In In The News by Barbara Jacoby

Under the Affordable Care Act (ACA), new Health Resources & Services Administration (HRSA) adopted breast cancer screening guidelines requiring private insurers to cover regular mammography screening for women ages 40 and older with no copay. The American College of Radiology (ACR), which took part in the guideline process, and the Society of Breast Imaging (SBI) support such coverage.

The ACA requires private insurers (with certain exceptions) to cover (with no cost-sharing) preventive care and screening exams recommended by HRSA or that receive a grade of “A” or “B” by the U.S. Preventive Services Task force (USPSTF). USPSTF’s failure in 2009 and 2016 to give an “A” or “B” grade to routine mammography screening for women ages 40-49 required Congress to pass legislation to ensure coverage for these women.

HRSA’s adoption of Women’s Preventive Services Initiative (WPSI) guidelines, which include screening women as early as age 40, ensures the USPSTF’s 2016 breast cancer screening recommendations are not used to deny mammography coverage to women 40 and older.
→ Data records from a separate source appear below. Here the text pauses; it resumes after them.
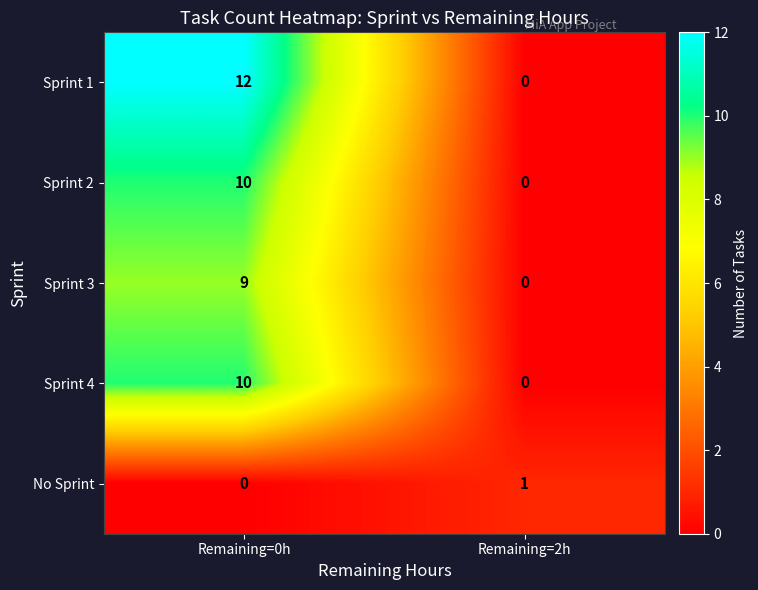

Where is Sprint 3 nearest to the value 4?

Remaining=2h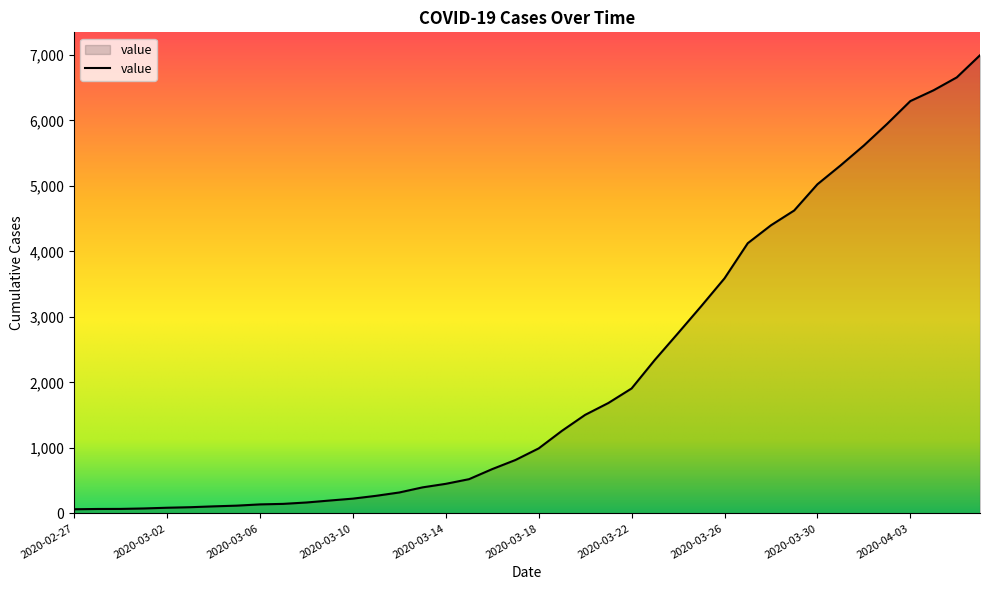

What is the average value?

2142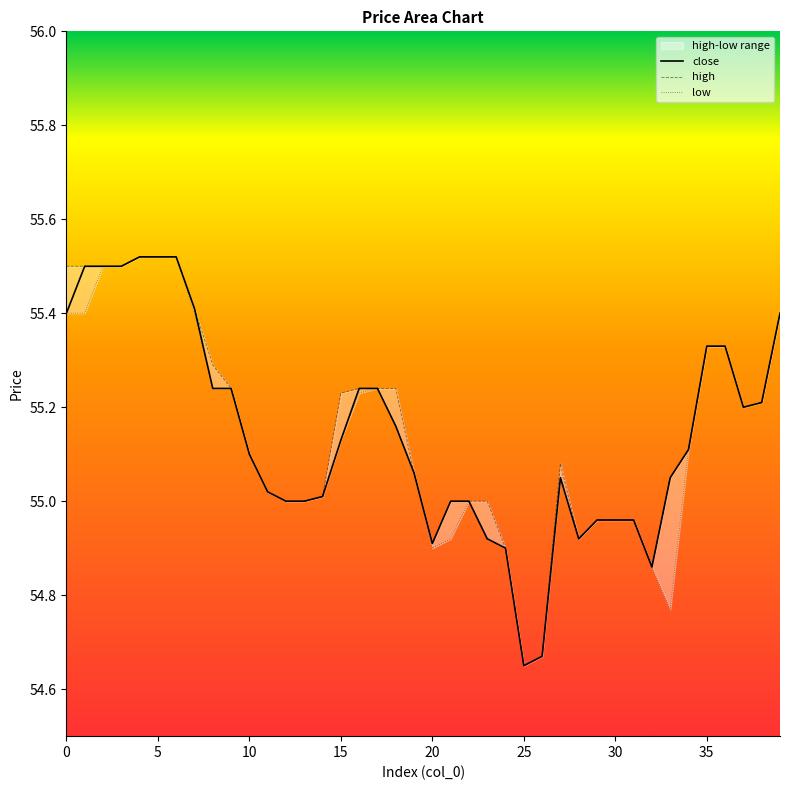

What is the minimum value shown in the chart?

54.6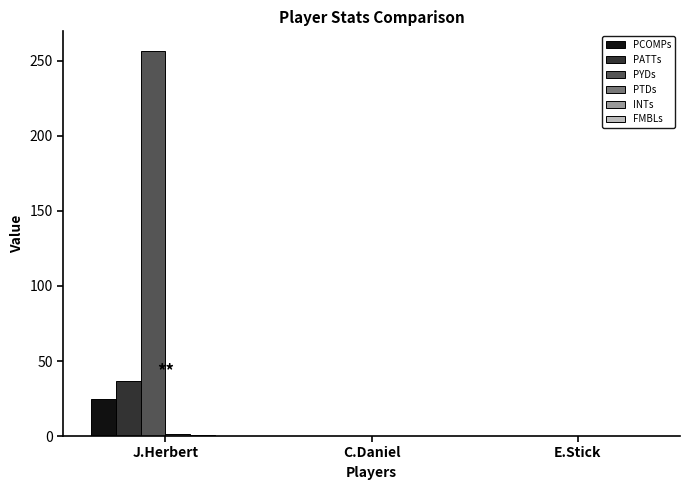

Which series has the largest total across all categories?

PYDs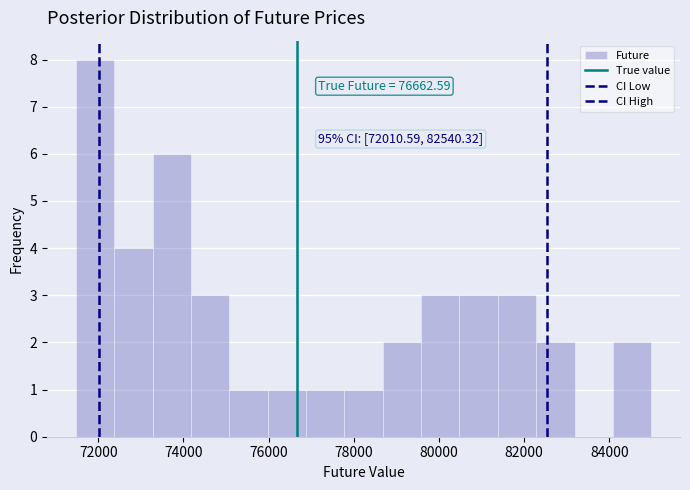

Which range on the x-axis has the tallest bar?

71400 to 72400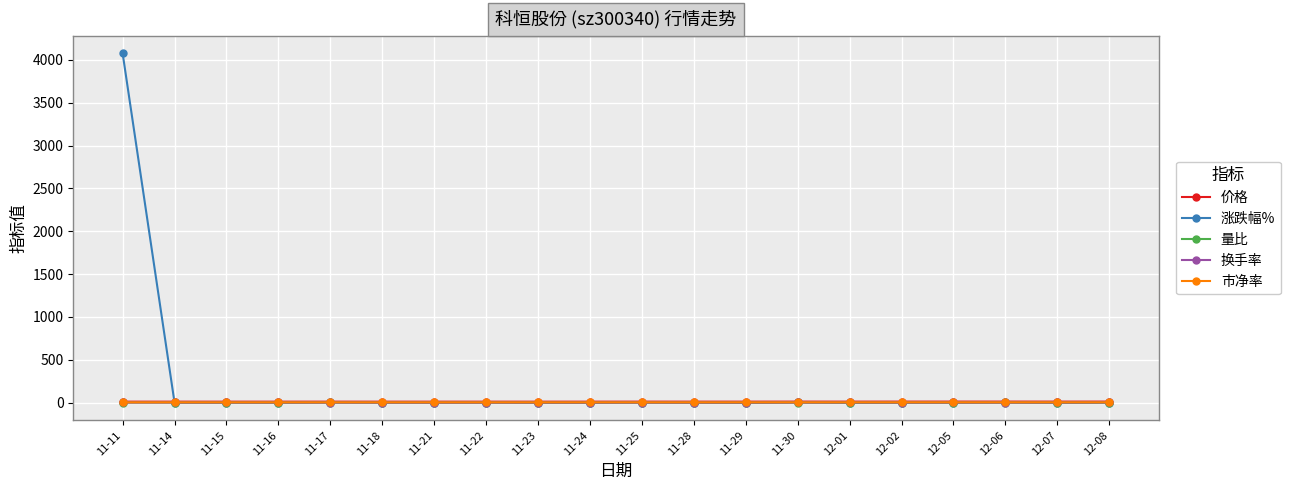

What are all the series names shown in the legend?

价格, 涨跌幅%, 量比, 换手率, 市净率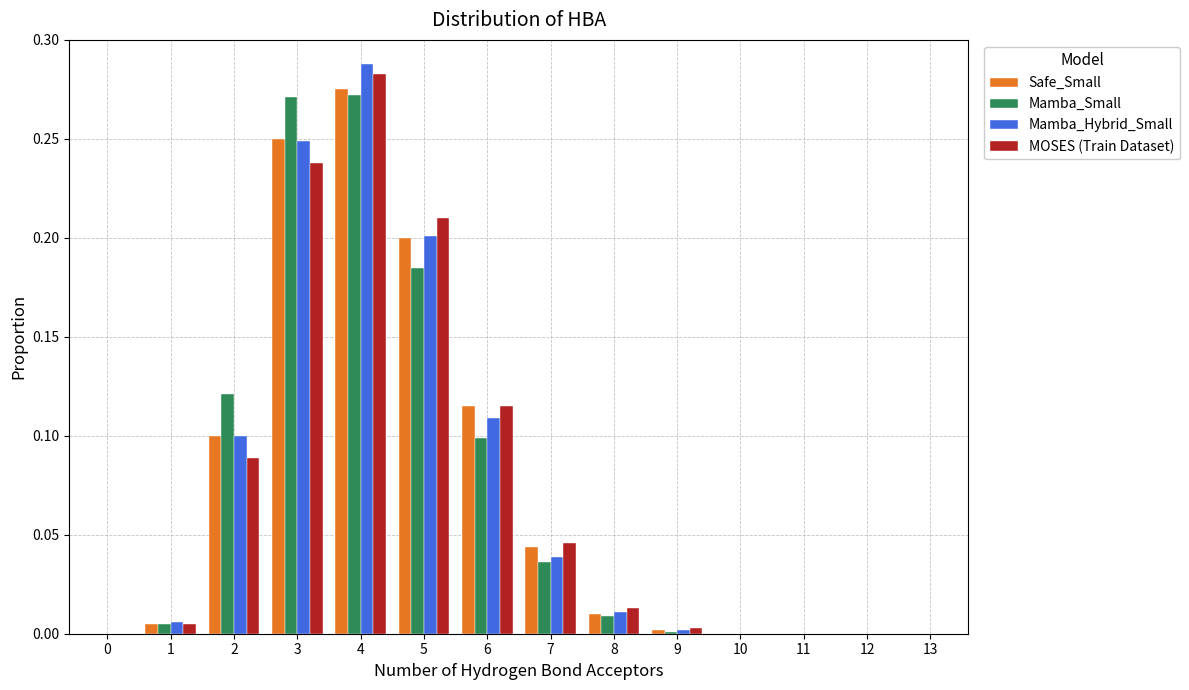

What is the sum of all Mamba_Small values?

1.0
The HRSA adopted guidelines specifically recommend that average-risk women:

  • Initiate mammography screening no earlier than age 40 and no later than age 50
  • Be screened at least biennially and as frequently as annually
  • Continue screening through at least age 74 — and that age alone should not be the basis to stop screening

“All major stakeholders agree that annual mammography screening beginning at age 40 saves the most lives. These HRSA recommendations protect women’s access to screening at the time and frequency of their choosing and that has the best chance of saving their lives,” said Debra Monticciolo, MD, FACR, chair of the American College of Radiology Breast Imaging Commission.

“Women should be able to choose for themselves when to be tested and to have that decision respected in terms of covered access. These recommendations help ensure that women continue to have that screening choice,” said Elizabeth Morris, MD, FACR, FSBI, president of the Society of Breast Imaging.

The American Congress of Obstetricians and Gynecologists (ACOG), National Comprehensive Cancer Network and the American College of Radiology (ACR) and Society of Breast Imaging (SBI) recommend that women start getting annual mammograms at age 40.